The “god of the gaps” is nothing more than an observation of how religions deals with the advancement of science.

a word game.

no one uses it as an attempt to explain anything. As I say, it is an observation of what the religious do.

of course it was, of course it is. Religions from the beginning of time have done precisely that, when they could get away with it of course.

nonsense. Gods were used as the cause and the mechanism.

“why” is not always a question that has any meaning. Why lightning happens is purely “how” lightning happens. There is no need for “why”

no, it is a word game. What you have said here is precisely the god of the gaps. You are saying that whatever cannot yet be understood is in the realm of the gods. However much we explain through natural and rational means it will always leave an explanatory layer below that which you will then ascribe to gods. Sorry, you don’t get to play that way. It is utterly meaningless.

I have seen this argument before, especially in relation to evolution with the “missing link” argument.

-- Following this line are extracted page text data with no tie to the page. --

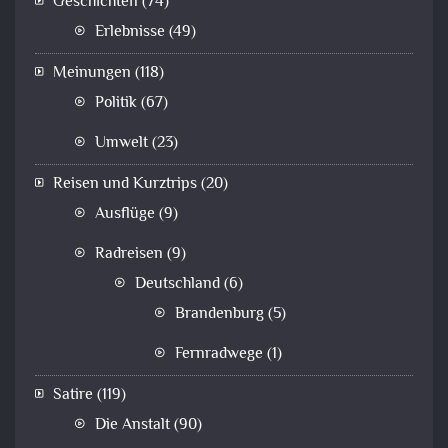
Geschichten
(74)
Erlebnisse
(49)
Meinungen
(118)
Politik
(67)
Umwelt
(23)
Reisen und Kurztrips
(20)
Ausflüge
(9)
Radreisen
(9)
Deutschland
(6)
Brandenburg
(5)
Fernradwege
(1)
Satire
(119)
Die Anstalt
(90)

Of course many missing links have been discovered and although it adds additional links, the links are narrower. But in the case of evolution, it was used as an argument to dismiss evolution all together, and still is.

As an atheist, I never concluded the unknown, including gaps, equated to any gods. Just simply unknown.
Perhaps you have not been keeping up with the latest scientific research of the brain, but you should know that there has been huge amount of knowledge about how the brain works, so much so that we have already started developing technology that works by direct interaction with the brain. Pioneered mainly for handicapped, but it won’t be long before we’ll be seeing brain interactive tech available for the general public. As for the knowledge about the brain. There are new discoveries published every month. It’s not going to be long before we have a full understanding of the brain. And that includes the knowledge of how the brain makes us sentient.

So what made you conclude that the knowledge about the brain has not changed in a thousand years? A simple google search would have given you loads of information, including the very fascinating knowledge on how the brain evolved.
Did you choose to be ignorant on this subject? Because this is really my main concern. It seems like many religious people chose to be ignorant on subjects that may question the existance of some supreme being. To me it can be a dangerous thing. Denying human responsibility of climate change for example. Scientific fact purposely ignored by TV evangelists and evangelical politicians. I’ve heard the argument that it’s God’s doing and he somehow has a plan. And then when a horribly deadly hurricane occurs, they blame the sinful gays or transexuals. What nonsense.
Or what about denying their children medical cures or vaccines because God would take care of them, only for their kids to die. Granted, there appears to be some who chose to be ignorant for profit, especially in relation to climate change.

It’s not a crime to be ignorant on any specific subject matter, but to choose to be ignorant is beyond my understanding and hey it’s your problem as long as you don’t harm anyone else.
For those being in a position of power choose to be ignorant in order to block action to counter real crisis, that is criminal in my opinion.

The “God of the gaps” argument refers to any argument of the form, “We don’t know what causes X, therefore god causes it”.

The reason it’s fallacious is pretty simple if you just barely rephrase it:

“I don’t know what causes X, therefore Y causes X.”

It’s internally contradictory. If you don’t know what causes X, you cannot then turn around and say, “therefore, I know what causes X”. No, not even in a Sherlockian “if we exclude all impossible options what remains must be true” sense.

I honestly don’t think that the religious actually start with the concept of “I don’t know” More often it is expressed as

“everything is caused by Y unless you can show otherwise” With “Y” itself never actually defined, a causal mechanism never expressed and “Y” re-introduced the moment the explanatory power of our actual knowledge reaches its current limits.

It is an intellectually bankrupt approach.